Reform of the Community Design Regulation soon into force
After more than 20 years since its introduction, a provisional agreement has been reached between the EU Council and Parliament to reform design law 30 April 2024In an increasingly digital world where 'artificial intelligence' and "augmented reality" are everyday terms, a new law will allow design protection to be updated to modern times, starting with a modification of the terminology that had now become indispensable: the "Community designs”, in fact, will now become “Designs of the European Union”.
Article 3 of the Regulation on Community Designs (i.e. "of the European Union") will be amended to include in the definition of design also a "movement, transition or any other sort of animation". Additionally, the term “product” will include not only a physical product, but also any “non-physical” product as well as graphical user interfaces, animated logos and designs, item sets, and layouts.

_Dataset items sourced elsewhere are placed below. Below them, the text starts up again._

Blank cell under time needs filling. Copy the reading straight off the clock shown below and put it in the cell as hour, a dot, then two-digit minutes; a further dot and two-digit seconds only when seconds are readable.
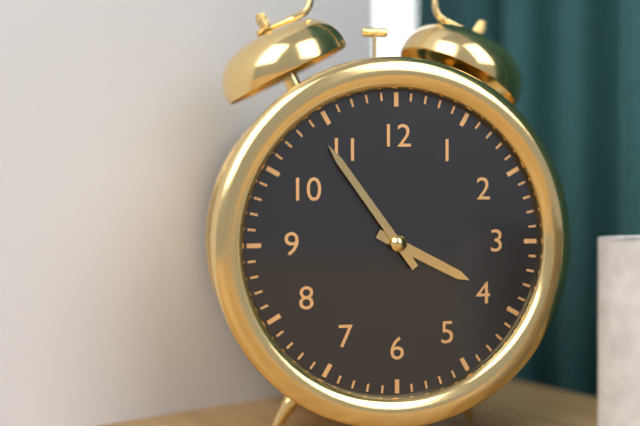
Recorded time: 3.54
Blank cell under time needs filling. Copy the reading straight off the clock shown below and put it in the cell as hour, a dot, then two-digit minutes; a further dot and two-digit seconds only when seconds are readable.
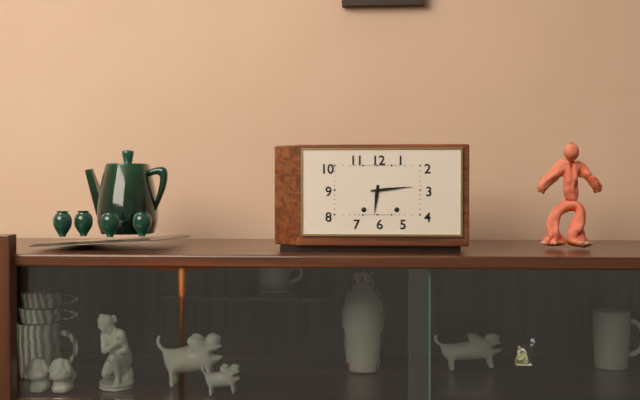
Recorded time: 6.14
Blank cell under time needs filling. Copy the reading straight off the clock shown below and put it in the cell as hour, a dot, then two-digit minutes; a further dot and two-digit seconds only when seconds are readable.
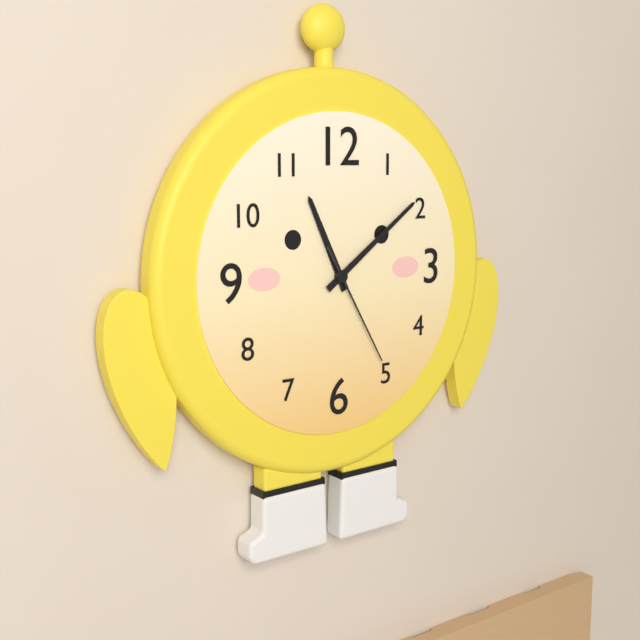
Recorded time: 11.09.25
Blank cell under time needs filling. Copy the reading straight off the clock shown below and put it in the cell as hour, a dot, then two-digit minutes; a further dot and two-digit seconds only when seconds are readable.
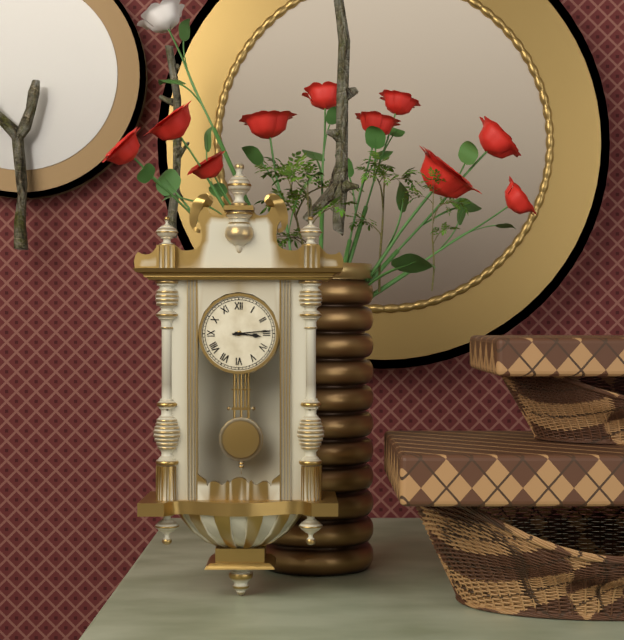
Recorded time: 3.14
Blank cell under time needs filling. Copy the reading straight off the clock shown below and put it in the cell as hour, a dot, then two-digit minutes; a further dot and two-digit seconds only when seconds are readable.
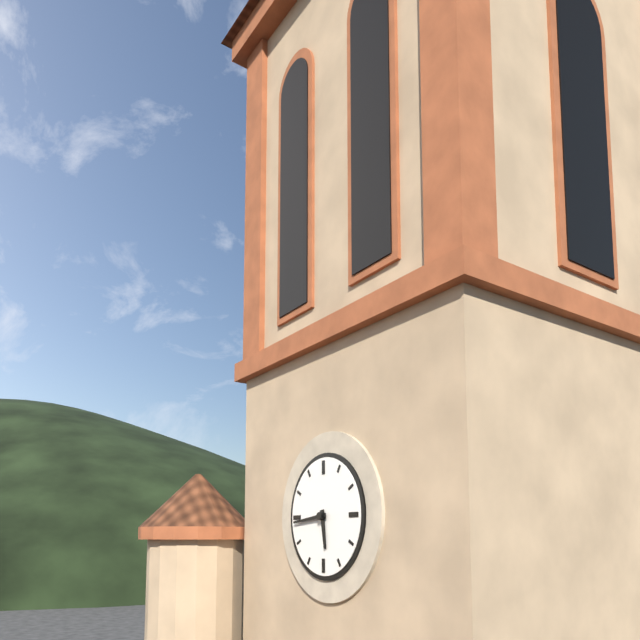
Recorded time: 5.44
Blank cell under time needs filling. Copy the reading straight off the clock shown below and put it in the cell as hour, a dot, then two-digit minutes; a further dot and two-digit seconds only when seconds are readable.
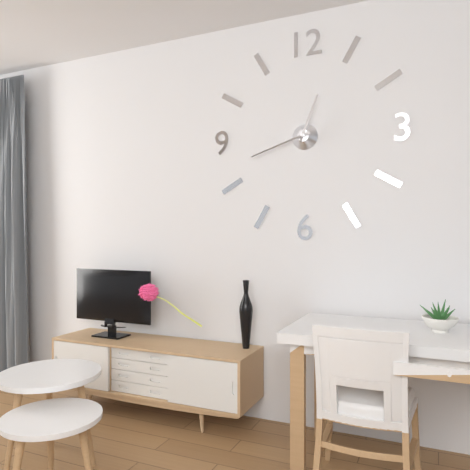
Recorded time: 12.42
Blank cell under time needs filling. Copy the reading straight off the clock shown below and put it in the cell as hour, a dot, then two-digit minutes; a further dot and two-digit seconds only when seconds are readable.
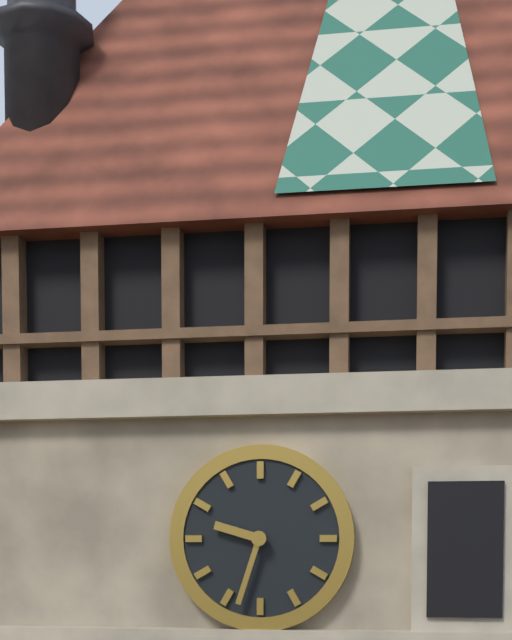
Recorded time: 9.33
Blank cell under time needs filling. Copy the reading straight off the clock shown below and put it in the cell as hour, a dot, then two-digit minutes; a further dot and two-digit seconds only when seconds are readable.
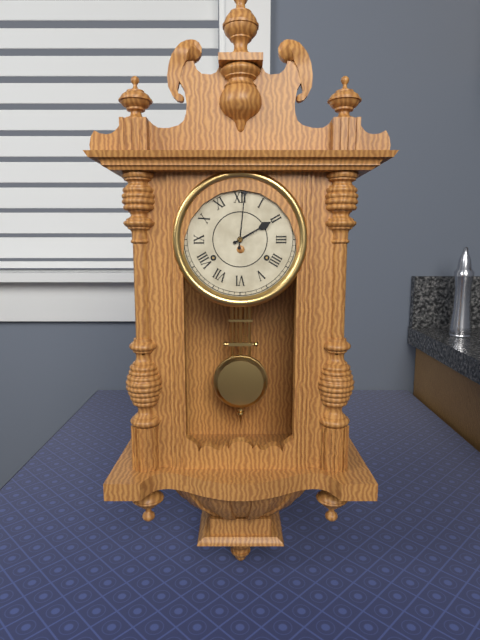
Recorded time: 2.01
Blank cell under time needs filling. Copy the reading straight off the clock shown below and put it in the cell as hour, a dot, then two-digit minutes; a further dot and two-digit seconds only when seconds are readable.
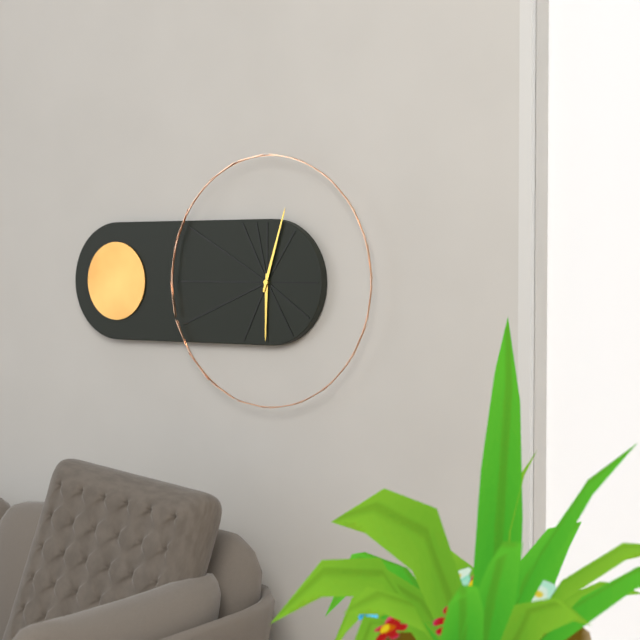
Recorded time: 6.03
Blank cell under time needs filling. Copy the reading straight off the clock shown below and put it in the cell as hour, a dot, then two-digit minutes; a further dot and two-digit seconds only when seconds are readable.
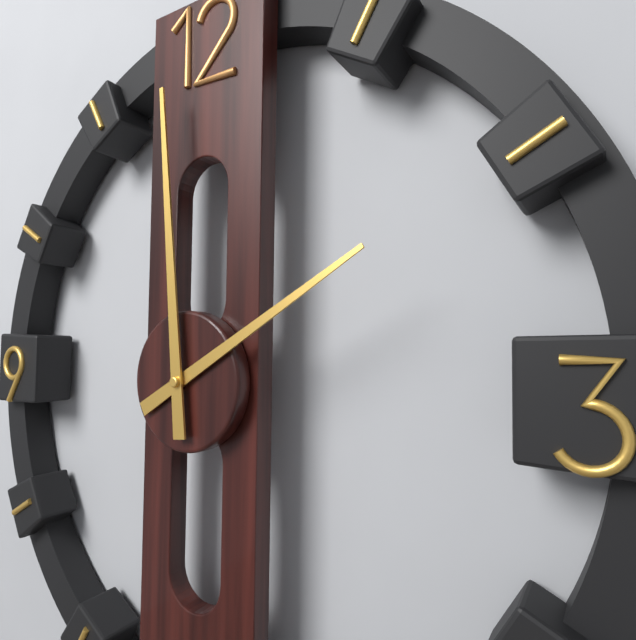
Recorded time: 1.59
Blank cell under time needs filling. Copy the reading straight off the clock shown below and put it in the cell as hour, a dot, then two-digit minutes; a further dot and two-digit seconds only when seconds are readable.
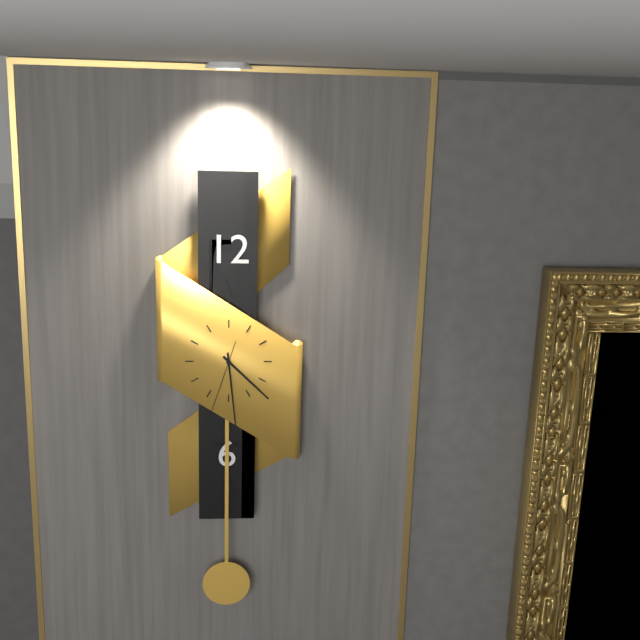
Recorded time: 4.29.33
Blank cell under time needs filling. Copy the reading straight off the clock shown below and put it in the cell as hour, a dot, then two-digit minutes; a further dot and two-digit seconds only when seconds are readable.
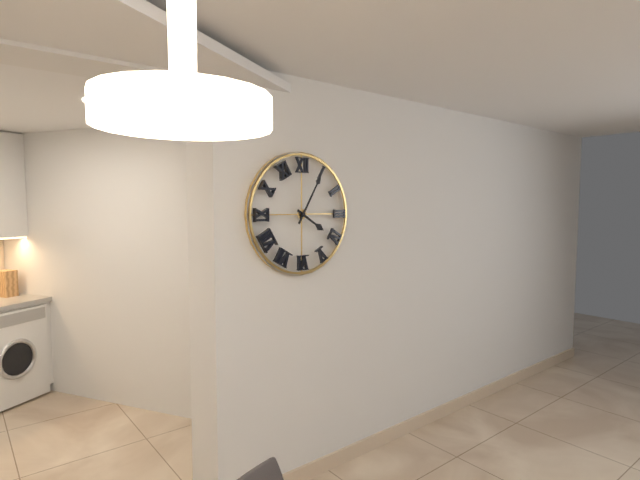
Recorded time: 4.05
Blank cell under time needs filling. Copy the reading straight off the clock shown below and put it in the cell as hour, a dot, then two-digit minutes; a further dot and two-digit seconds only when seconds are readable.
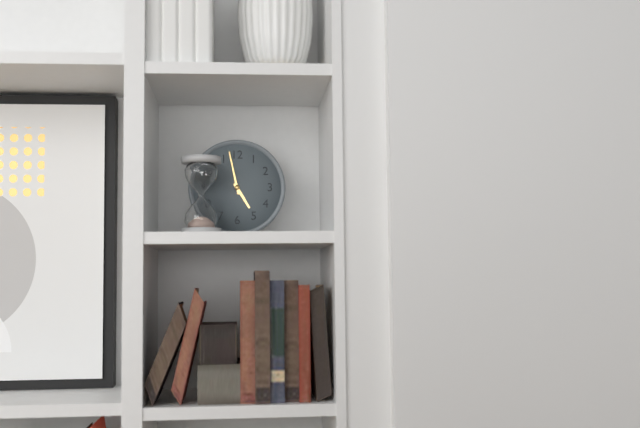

Consequently, the content of the registration application, in particular the actual representation of the design, is also characterized by important innovations: it will in fact be possible to file, in addition to traditional images, videos and 3D digital representations, particularly useful in the case of drawings and complex designs, with moving or dynamic parts.
Another important and revolutionary change concerns the possibility of filing products that do not belong to the same Locarno class with a single multiple form, thus being able to protect, through a single application, products that are very far from each other. This novelty is particularly favourable for companies that will have to pay a single basic fee for filing a multiple design as it is no longer necessary to file as many multiple designs as the different Locarno classes to which the various products belong.
A revision of the official fees, both for the first filing and for renewal, is also foreseen, but the member countries of the European Union have not yet reached an agreement on this point.
Lastly, a unique symbol Ⓓ is officially recognized to indicate that a product is protected through a registered design, comparable to the symbol ® already provided for in trademark regulations, but containing the letter "D".
At present, the entry into force of the new law – which amends both Regulation (EC) no. 6/2002, and Directive 98/71/EC – is scheduled for February 2025. Each member state of the European Union will then have to update the national legislation accordingly.
A necessary reform which, inter alia, will allow Italy – a leader in the sector and the first country in Europe in terms of number of operators and turnover – to express its potential even more and play an increasingly strategic role in the European economy.